The experiments also showed that we’ll have some manual work to do. At least for godan verbs from what I can see we basically only get that it’s a godan verb, but not that it’s in volitional form. Thus, we’ll first create a simple helper function to find out whether a verb looks like a volitional form. I guess it won’t be perfect, but I want to get something running. We can always improve it later if needed.

def is_volitional_verb(word):
    endings = ['よう', 'おう', 'こう', 'ごう', 'そう', 'とう', 'のう', 'ぼう', 'もう', 'ろう']

    for ending in endings:
        if word.endswith(ending):
            return True

    return False

With this little helper we can iterate over the text and search for a sequence of three words:

  • first word is a verb in volitional form
  • second word is と
  • third word is any conjugation of する (listed as lemma 為る in stanza)
def is_youtosuru(sentence, pos):
    if pos + 2 >= len(sentence):
        # not enough words in remainder of sentence
        return False

    is_volitional = is_volitional_verb(sentence[pos].text)
    is_to = sentence[pos + 1].text == ''
    is_suru = sentence[pos + 2].lemma == '為る'

Now we only have to iterate over the sentences of a text and check whether we can find a match somewhere in the text.

with open(sys.argv[1], encoding='utf_8') as f:
    text = f.read()


nlp = stanza.Pipeline('ja')
for sentence in nlp(text).sentences:
    words = sentence.words

    for pos in range(0, len(words)):
        if is_youtosuru(words, pos):
            print('Found 〜ようとする')

I have a few song lyrics of Kobukuro and MY FIRST STORY on my computer.
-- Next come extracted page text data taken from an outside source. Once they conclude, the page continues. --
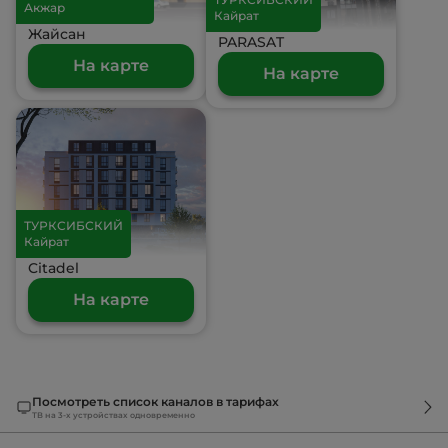
Акжар
Кайрат
Жайсан
PARASAT
На карте
На карте
ТУРКСИБСКИЙ
Кайрат
Citadel
На карте
Посмотреть список каналов в тарифах
ТВ на 3-х устройствах одновременно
To cross check the findings I just searched for うと in the files and manually checked which of these were 〜ようとする variants.

It did not detect 君の瞳に鍵をかけようとしても in Kobukuro’s song BEST FRIEND, because stanza split して into two separate words し and て.

On the MY FIRST STORY lyrics it worked better. For example it found 忘れようとしたけど (Even though I tried to forget) in the song あいことば. It also correctly detected 僕を試そうとしたんでしょ? (Were you trying to test me?) in the song “Plastic” and 誰もがずっと 何も見ようとしないから in the song “Drive Me”. The last one gets translated to “Because no one wants to see anything for a long time” by DeepL. Taking the sentence apart more literally the second part is probably “because trying not to see anything” and the first part then adds the info “everyone / noone” with the time “the whole time” to it.

Overall I have to say I’m positively surprised. This simple approach did not find all occurrences, because stanza sometimes split して into two words. But it did find a few occurrences and there were no false positives at all. It has served me well - I’ve now seen a few examples for 〜ようとする in real song lyrics, both with ichidan and godan verbs.